A typical credit report includes: Your name, current and previous addresses, phone number, Social Security number variations, date of birth and current and previous employers. Your spouse's name may appear on your version of the credit report but it will not appear on the version that is provided to others. This information comes from your credit applications, so its accuracy depends on your filling out the forms clearly, completely and consistently each time you apply for credit.
Specific information about each account such as the date opened, credit limit or loan amount, balance, monthly payment and payment pattern during the past several years. This information comes from companies that do business with you.
The names of those who have obtained a copy of your credit report. This information comes from the credit reporting agency.

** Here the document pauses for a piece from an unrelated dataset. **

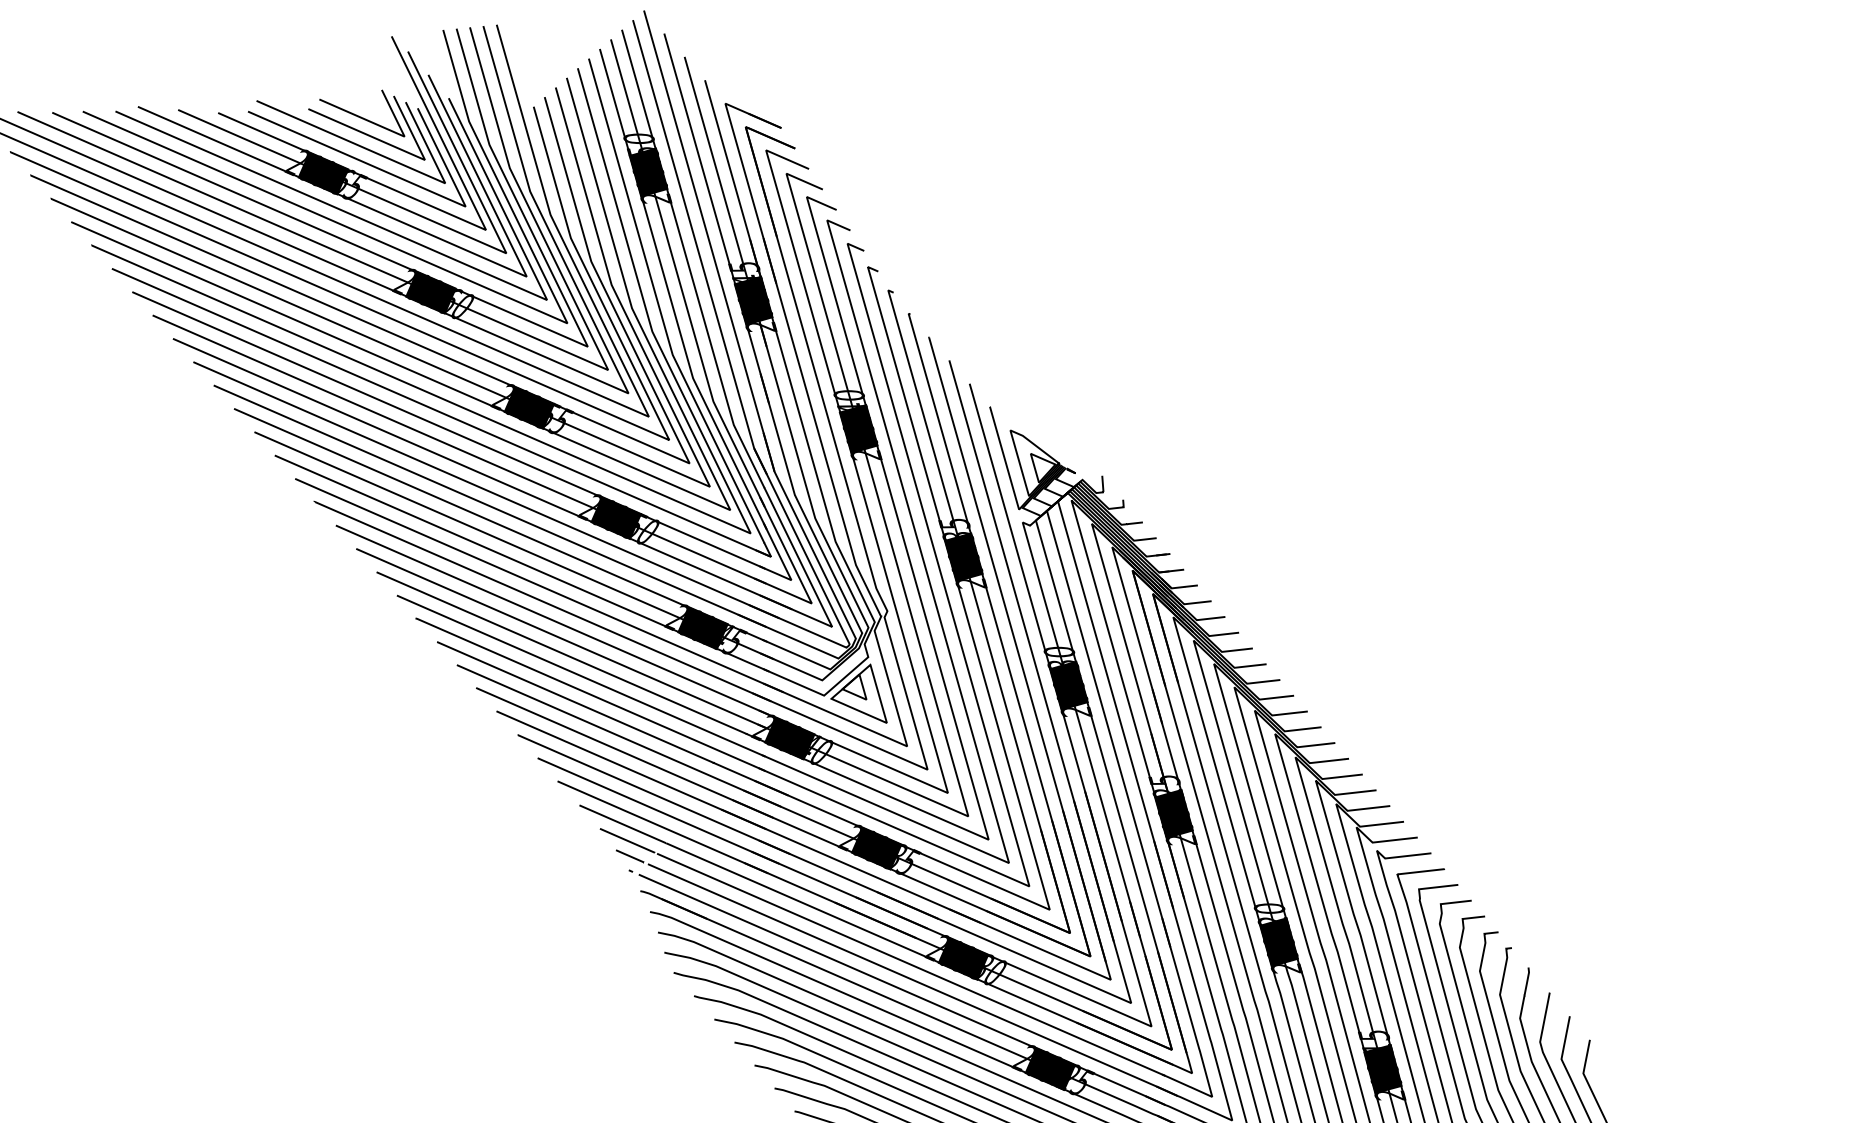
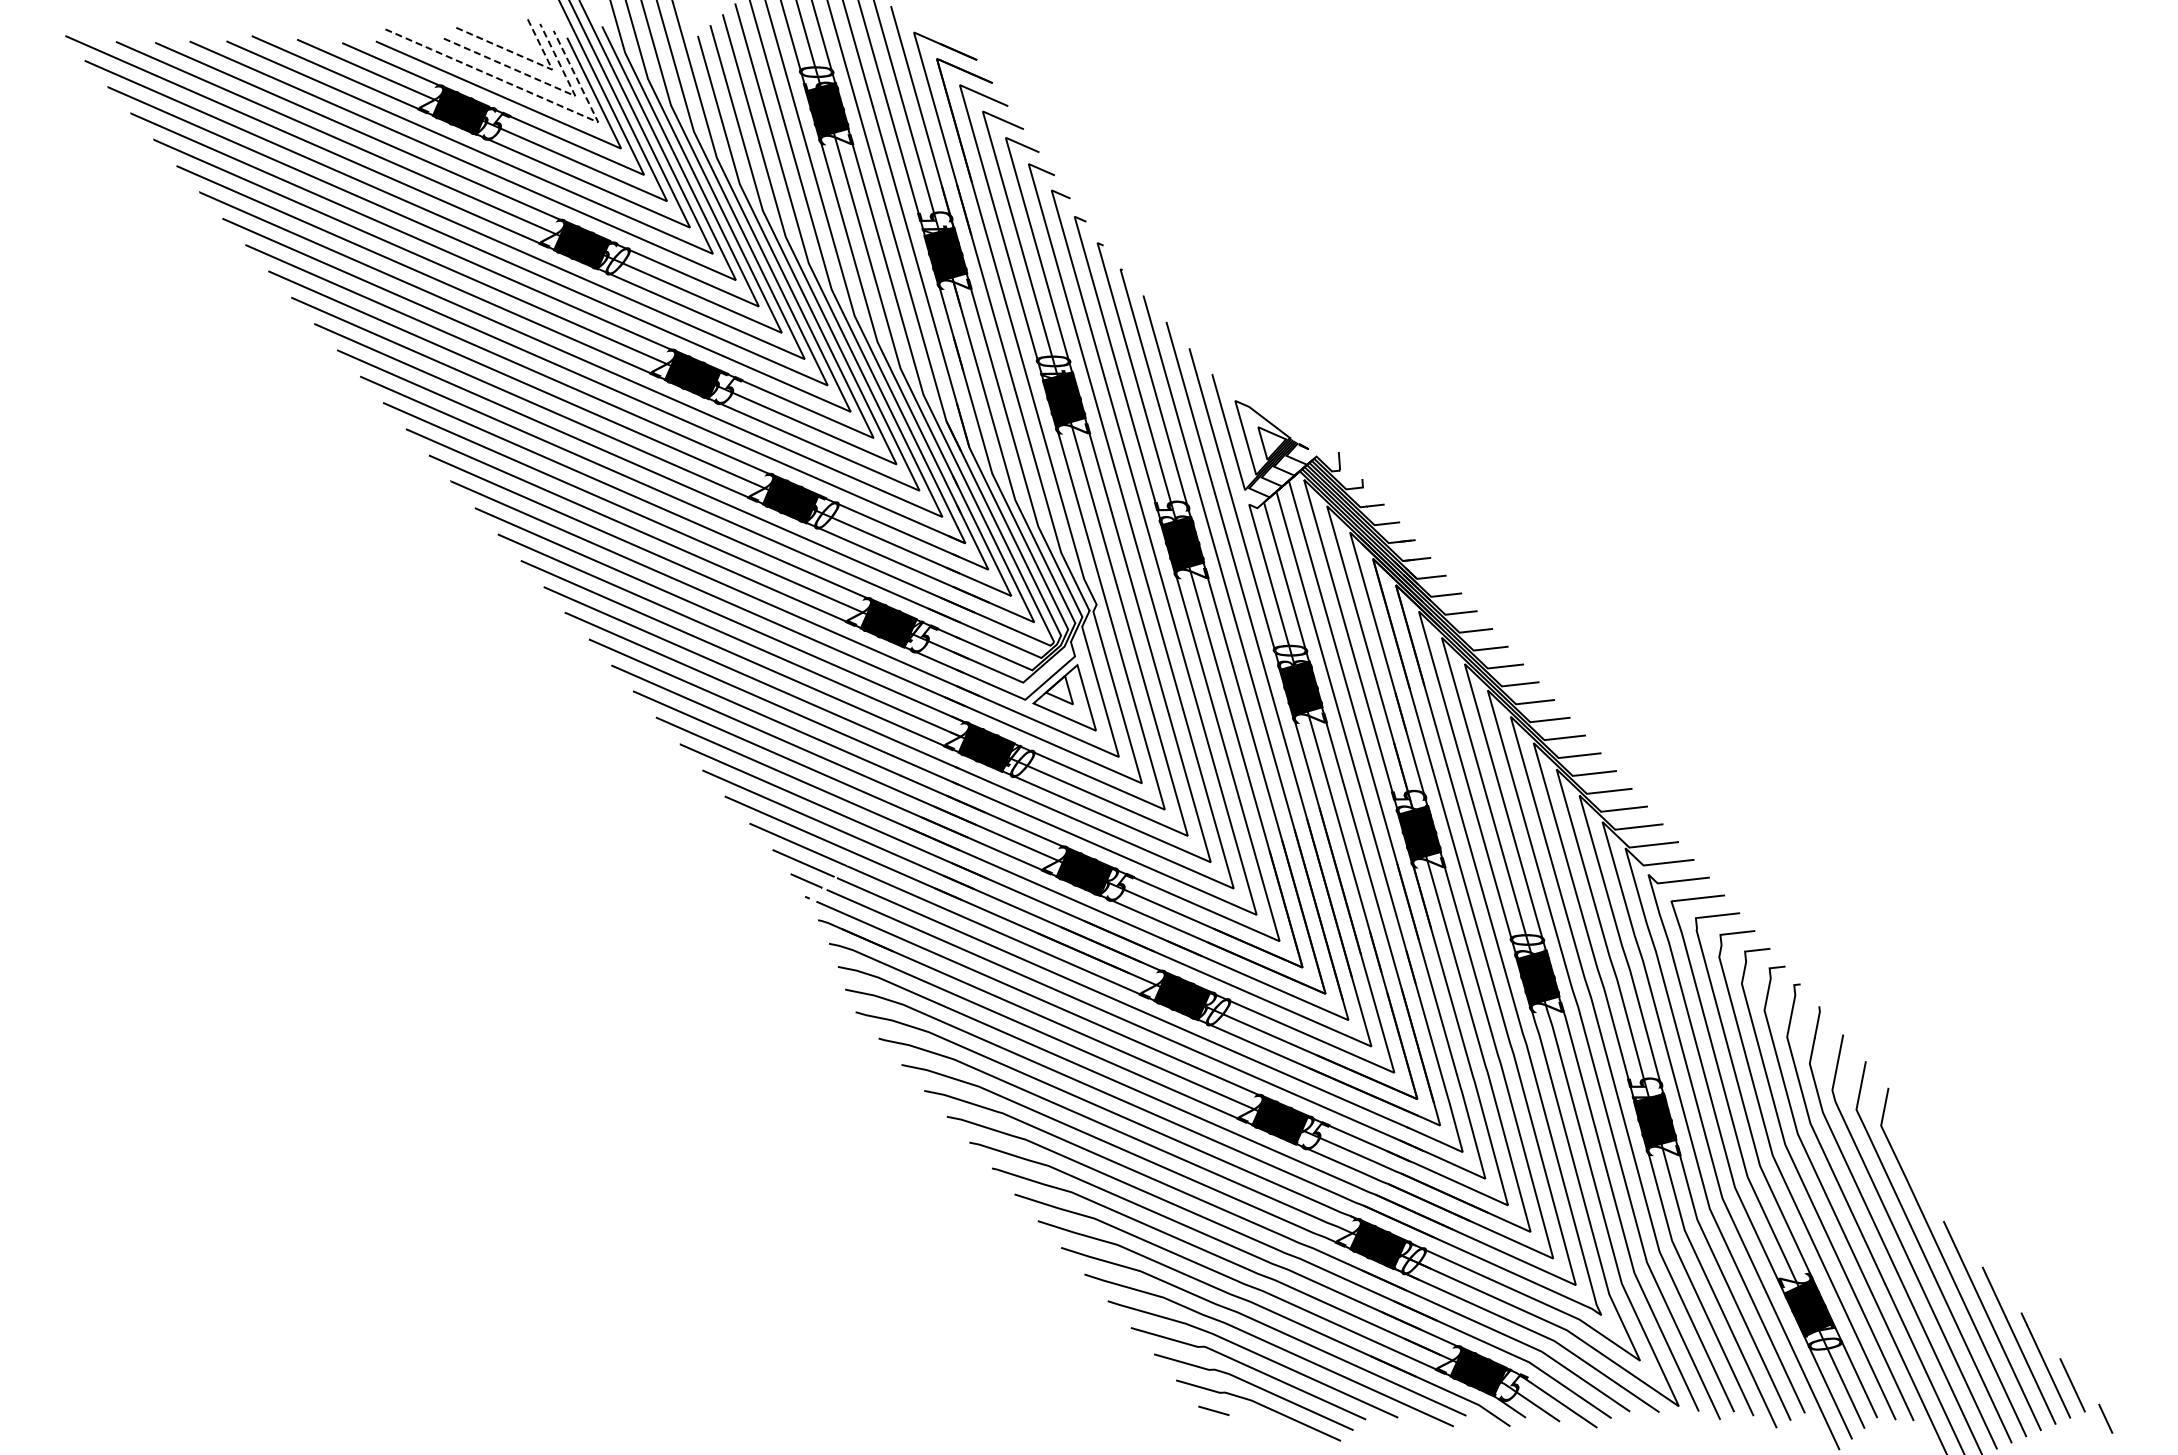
line: (386, 128) -> (532, 60), solid -> dashed
line: (400, 148) -> (547, 83), solid -> dashed
line: (392, 160) -> (538, 96), solid -> dashed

Statements of dispute, which allow both consumers and creditors to report the factual history of an account. Statements of dispute can only be added after a consumer officially disputes the status of an account, the account has been investigated, and the consumer and creditor cannot agree about the account status. Both the consumer's and creditor's statements of the account status will appear on the credit report. Credit reports do not contain, nor collect, data about race, religious preference, personal lifestyle, political preference, medical history, friends, criminal record or any other information unrelated to credit.
A credit score is a number lenders use to help them decide: "If I give this person a loan or credit card, how likely is it I will get paid back on time?" It is generated through statistical models using elements from your credit report; however, your score is not physically stored as part of your credit history on the credit file. Rather, it is typically generated at the time a lender requests your credit report, and is then included as part of the report.
Your credit score is a fluid number, and it changes as the elements in your credit report change. For example, payment updates or a new account could cause your score to fluctuate. There are many different credit scores used in the financial service industry. Your score may be different from lender to lender (or from car loan to mortgage loan), depending on the type of credit scoring model that was used.